* [Rendered chart images]:

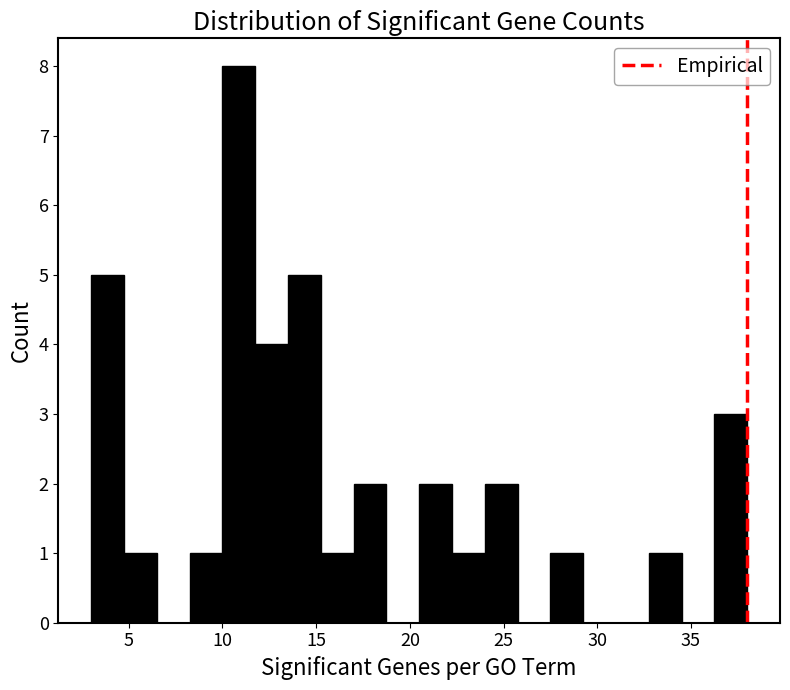

Read against the x-axis, roughly where is the centre of the tallest bar?

11.0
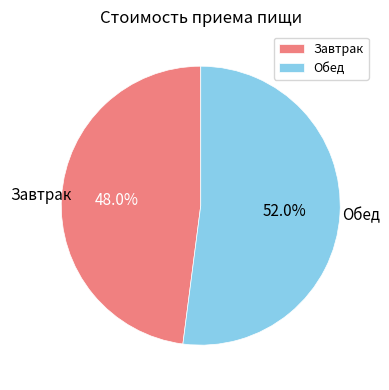

Between Завтрак and Обед, which is larger?

Обед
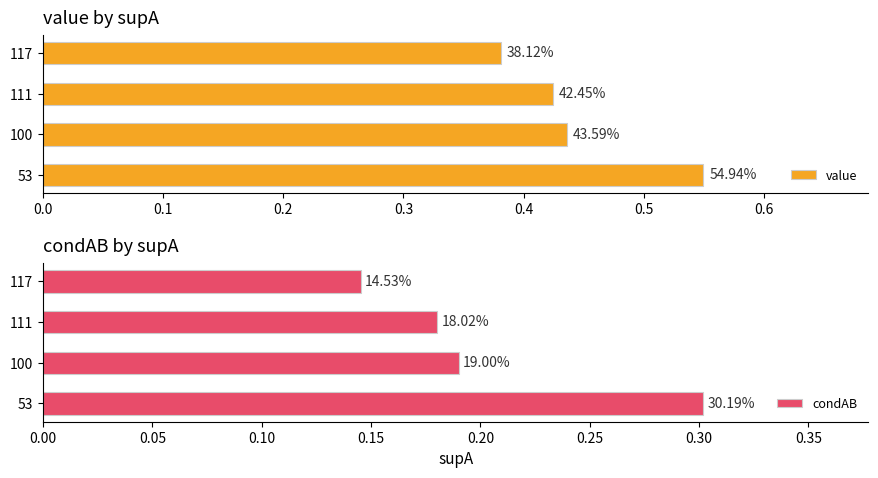

Which series has the largest range (max minus min)?

value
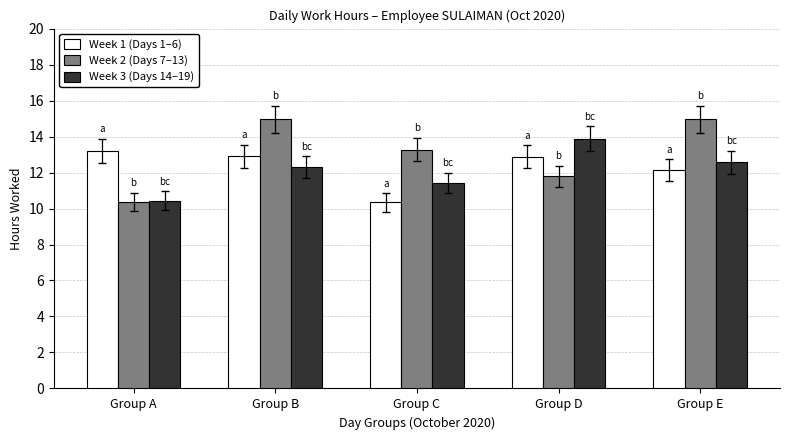

How many data points in Week 1 (Days 1–6) are less than 12?

1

* [Exercise goal]: Go through all of the records above and change the word "larger" to "bigger", keeping everything else the same. Leave the pictures out of your version.

* [Response]:
Read against the x-axis, roughly where is the centre of the tallest bar?

11.0

Between Завтрак and Обед, which is bigger?

Обед

Which series has the largest range (max minus min)?

value

How many data points in Week 1 (Days 1–6) are less than 12?

1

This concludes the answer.